TRY IT:
Render the lines of the data as a JSON list of strings, starting at the line that contains "Итальянский язык." and ending at the final line of the data. Use one string per line and leave out blank lines.

══ SUPPLIED RECORDS ══

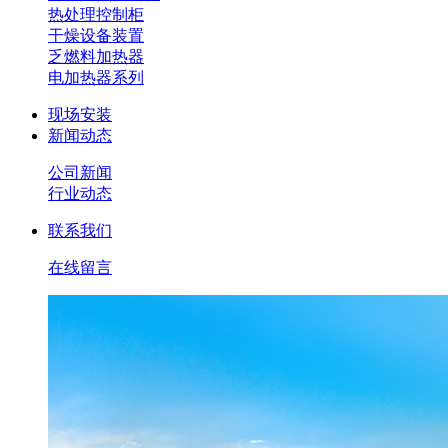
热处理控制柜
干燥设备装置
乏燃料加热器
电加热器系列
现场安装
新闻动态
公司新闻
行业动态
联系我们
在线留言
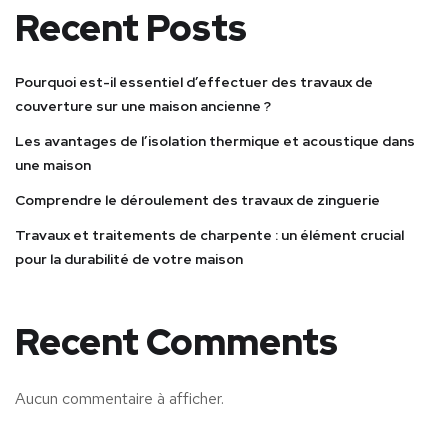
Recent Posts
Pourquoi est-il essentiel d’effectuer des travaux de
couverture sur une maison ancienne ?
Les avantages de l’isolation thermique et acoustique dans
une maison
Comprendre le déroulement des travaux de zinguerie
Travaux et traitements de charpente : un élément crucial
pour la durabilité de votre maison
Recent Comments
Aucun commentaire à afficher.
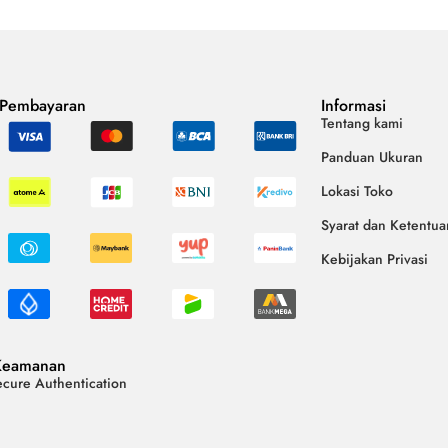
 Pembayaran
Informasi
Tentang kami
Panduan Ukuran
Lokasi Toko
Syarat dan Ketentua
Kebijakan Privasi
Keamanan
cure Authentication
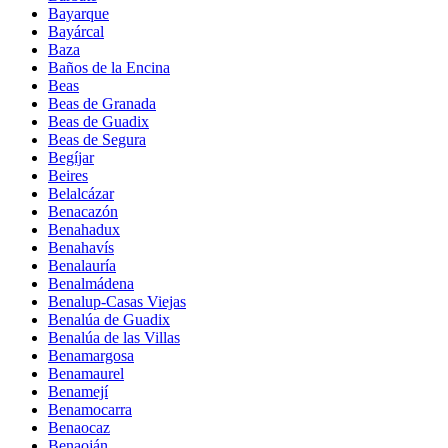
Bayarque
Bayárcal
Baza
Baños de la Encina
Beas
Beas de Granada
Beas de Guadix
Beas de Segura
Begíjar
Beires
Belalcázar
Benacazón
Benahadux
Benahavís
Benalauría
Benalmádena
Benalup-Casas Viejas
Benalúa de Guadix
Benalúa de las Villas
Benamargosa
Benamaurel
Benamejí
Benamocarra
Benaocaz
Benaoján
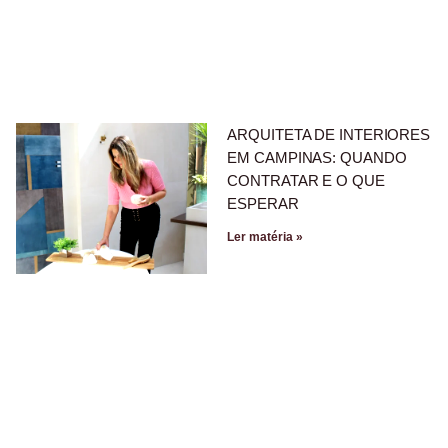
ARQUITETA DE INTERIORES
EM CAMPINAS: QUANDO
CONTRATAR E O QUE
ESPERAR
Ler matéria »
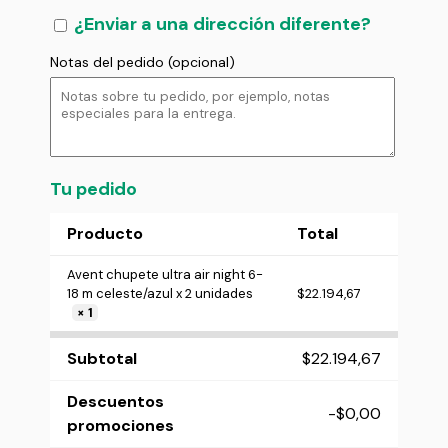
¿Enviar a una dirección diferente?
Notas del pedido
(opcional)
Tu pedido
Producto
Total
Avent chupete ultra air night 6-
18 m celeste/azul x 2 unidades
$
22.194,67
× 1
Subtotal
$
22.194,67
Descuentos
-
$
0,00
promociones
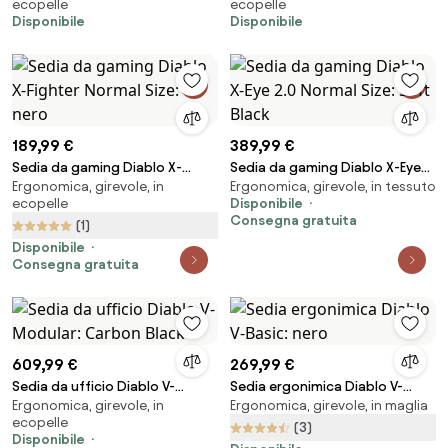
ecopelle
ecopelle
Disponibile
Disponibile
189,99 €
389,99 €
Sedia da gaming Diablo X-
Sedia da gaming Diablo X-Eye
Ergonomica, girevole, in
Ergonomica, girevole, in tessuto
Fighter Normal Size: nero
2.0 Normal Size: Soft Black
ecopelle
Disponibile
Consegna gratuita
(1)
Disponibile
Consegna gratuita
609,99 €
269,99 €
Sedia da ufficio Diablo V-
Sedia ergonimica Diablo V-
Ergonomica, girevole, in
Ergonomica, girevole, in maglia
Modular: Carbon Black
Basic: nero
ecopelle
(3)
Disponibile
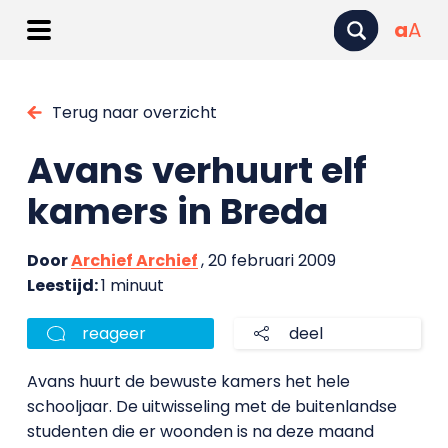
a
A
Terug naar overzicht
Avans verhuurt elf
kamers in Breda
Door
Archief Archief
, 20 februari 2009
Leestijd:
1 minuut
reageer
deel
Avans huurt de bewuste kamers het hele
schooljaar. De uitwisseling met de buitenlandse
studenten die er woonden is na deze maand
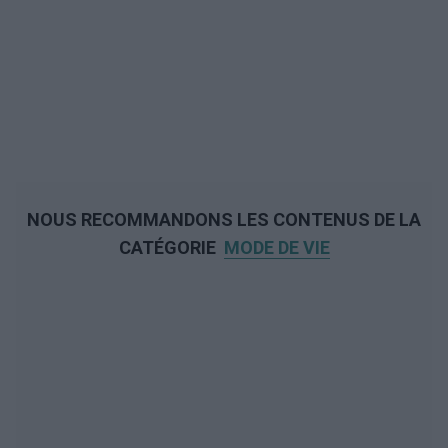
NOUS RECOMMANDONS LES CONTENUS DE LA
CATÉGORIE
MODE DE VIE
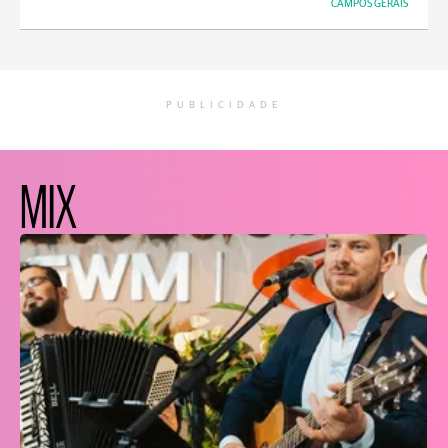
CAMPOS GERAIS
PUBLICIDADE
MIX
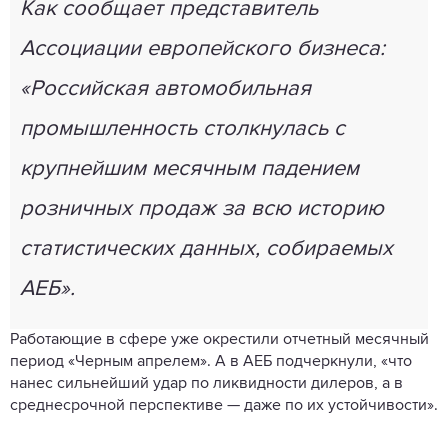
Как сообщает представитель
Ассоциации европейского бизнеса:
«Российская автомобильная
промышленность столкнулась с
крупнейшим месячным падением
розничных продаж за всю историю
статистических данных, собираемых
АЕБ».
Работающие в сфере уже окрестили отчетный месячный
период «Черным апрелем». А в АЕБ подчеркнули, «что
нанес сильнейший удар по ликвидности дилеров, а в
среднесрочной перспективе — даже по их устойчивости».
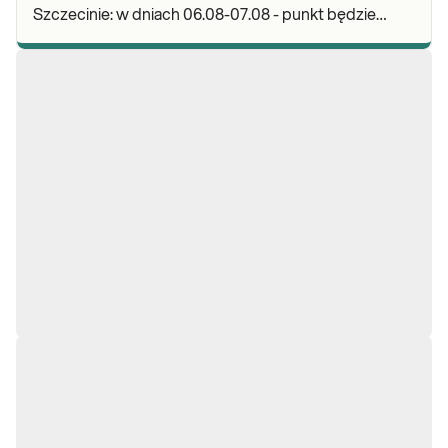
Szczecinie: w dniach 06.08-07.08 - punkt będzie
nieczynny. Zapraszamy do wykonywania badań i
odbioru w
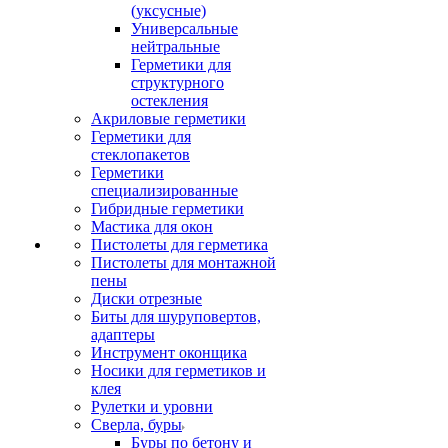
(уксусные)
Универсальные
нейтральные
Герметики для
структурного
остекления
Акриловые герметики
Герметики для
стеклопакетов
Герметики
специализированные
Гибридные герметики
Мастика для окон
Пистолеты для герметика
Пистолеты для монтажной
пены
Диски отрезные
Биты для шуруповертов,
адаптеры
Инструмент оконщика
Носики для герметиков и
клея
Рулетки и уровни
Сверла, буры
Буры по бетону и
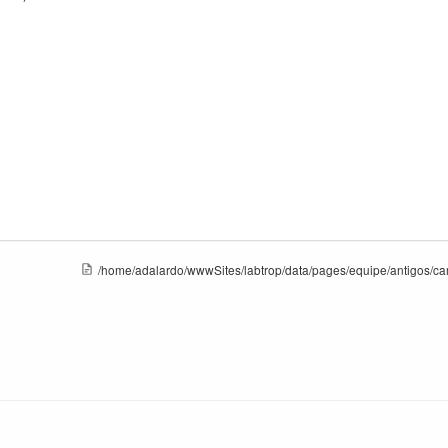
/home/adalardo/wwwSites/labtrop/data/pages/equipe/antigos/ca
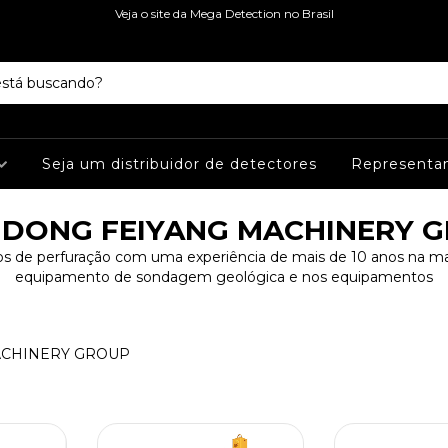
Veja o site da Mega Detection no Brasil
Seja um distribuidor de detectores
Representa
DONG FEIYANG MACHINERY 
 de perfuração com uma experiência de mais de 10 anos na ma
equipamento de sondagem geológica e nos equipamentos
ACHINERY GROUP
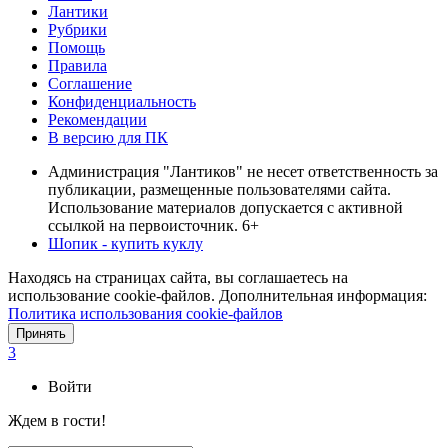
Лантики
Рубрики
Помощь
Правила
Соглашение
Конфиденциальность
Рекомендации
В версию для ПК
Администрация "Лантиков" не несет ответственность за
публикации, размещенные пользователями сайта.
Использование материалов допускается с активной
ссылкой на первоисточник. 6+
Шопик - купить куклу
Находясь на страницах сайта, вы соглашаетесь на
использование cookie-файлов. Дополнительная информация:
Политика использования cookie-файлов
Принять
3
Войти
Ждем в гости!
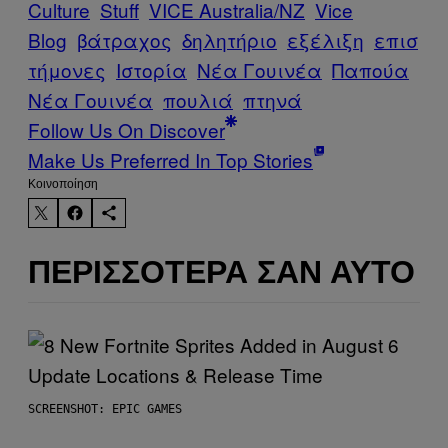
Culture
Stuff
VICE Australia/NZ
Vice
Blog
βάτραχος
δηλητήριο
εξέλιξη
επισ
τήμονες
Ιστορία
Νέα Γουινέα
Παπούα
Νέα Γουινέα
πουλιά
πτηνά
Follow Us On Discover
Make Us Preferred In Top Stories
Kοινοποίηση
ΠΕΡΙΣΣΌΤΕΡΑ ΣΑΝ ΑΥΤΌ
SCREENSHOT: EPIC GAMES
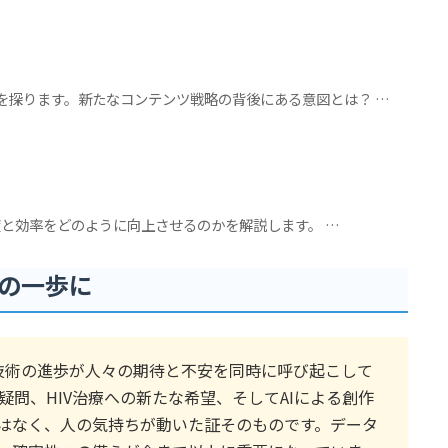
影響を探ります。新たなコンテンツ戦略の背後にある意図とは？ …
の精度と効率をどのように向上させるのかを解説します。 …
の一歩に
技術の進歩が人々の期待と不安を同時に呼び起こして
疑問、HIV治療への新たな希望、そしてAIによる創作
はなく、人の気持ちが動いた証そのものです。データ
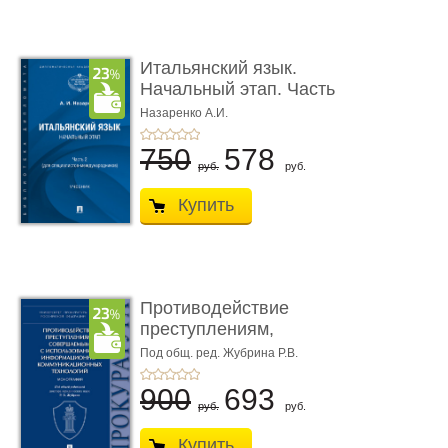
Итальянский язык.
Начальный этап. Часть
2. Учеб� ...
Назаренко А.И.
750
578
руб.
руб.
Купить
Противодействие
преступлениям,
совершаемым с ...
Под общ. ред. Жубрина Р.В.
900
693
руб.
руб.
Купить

═══

RESPONSE AREA:
[
  "Итальянский язык.",
  "Начальный этап. Часть",
  "2. Учеб� ...",
  "Назаренко А.И.",
  "750",
  "578",
  "руб.",
  "руб.",
  "Купить",
  "Противодействие",
  "преступлениям,",
  "совершаемым с ...",
  "Под общ. ред. Жубрина Р.В.",
  "900",
  "693",
  "руб.",
  "руб.",
  "Купить"
]